In the records ranked from No. 80 to No. 99, I see a lot of familiar names – B.B. King, Brian Hyland, Lee Dorsey, Percy Sledge, the Standells, Bobby Bland, the O’Jays, James Carr and more – but not a lot of familiar records. Still, nothing much catches my attention, so we climb upward.
At No. 77, we find one of two versions in this chart of “The Wheel of Hurt,” this one by Al Martino, a regular in the charts from 1959 to 1977. I remember him best for his 1967 record “Mary in the Morning.” The other version of “The Wheel of Hurt” in the Hot 100 fifty years ago today was Margaret Whiting’s version at No. 68. I know Margaret Whiting’s name as one of the most successful female vocalists of the 1940s. “The Wheel of Hurt” was her most successful offering of ten charting or near-charting records in the Hot 100 era, going to No. 26 in the Hot 100 and to No. 4 on the AC chart. Martino’s version got to only No. 59 in the Hot 100 and went to No. 12 on the AC chart. Still I’m not pulled in, and we go up to the records ranking from Nos. 50 to 59.
Back in the Bubbling Under section, we passed Patti Page’s cover of “Almost Persuaded” sitting at No. 113. It would go no higher, but it’s worth noting because David Houston’s original version of the song was still in the Hot 100, sitting at No. 43 after peaking at No. 24. (Thinking about Houston’s record always reminds me of Leo Rau, the record and candy jobber who lived across the alley; in one of the boxes of records he passed on to me in the mid-1960s were several sleeves for the Houston single although I’m not sure I ever got a copy of the record.)
Also in the Hot 100 fifty years ago today was “Almost Persuaded No. 2,” a drunken-sounding satire of Houston’s record recorded by Sheb Wooley of “Purple People Eater” fame and released under the name of Ben Colder. It was one of five novelty sequels to popular country tunes credited to Colder; none did very well, with “Almost Persuaded No. 2” doing the best by reaching No. 58.
Then we reach No. 42, and we find a record that’s new to me and that I’m a little reluctant to write about.

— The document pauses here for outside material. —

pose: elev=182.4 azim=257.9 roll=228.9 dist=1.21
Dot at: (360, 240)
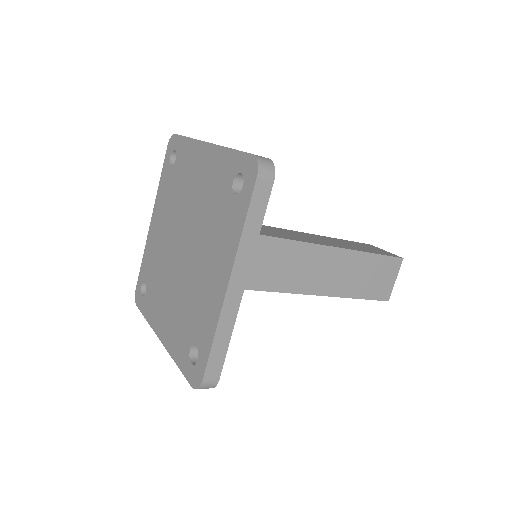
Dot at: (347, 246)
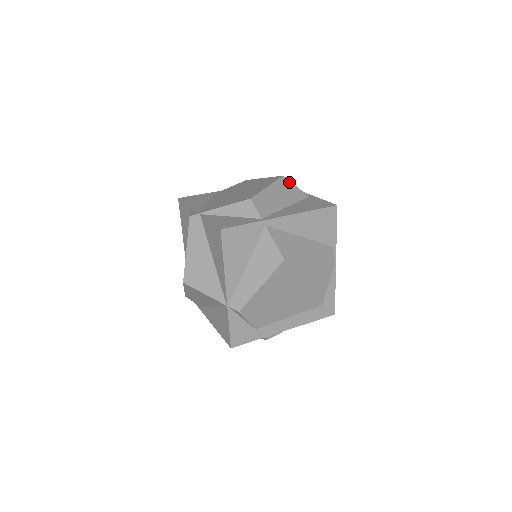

That’s not because it’s not a good one, but because seeing it in the chart makes me feel a little stupid. It’s a record I should have known about a long time ago, and my only defense is that I was thirteen when it was in the charts. Anyway, from what I see at oldiesloon, Brenda Lee’s “Coming On Strong” did not make the survey at the Twin Cities’ KDWB, which was the main St. Cloud source of Top 40 tunes in 1966, so I’m not sure where I could have heard it.
Lee’s record was heading up to No. 11, and, as I said, I should have known about it a long time ago, and not just because it’s a good record. I should have known about it because I should have tried to figure out years ago exactly what Golden Earring meant with the line “Brenda Lee is comin’ on strong” in the 1974 hit “Radar Love.” Well, confession is supposed to be good for the soul, and I’ll confess here that sometimes I’m an idiot.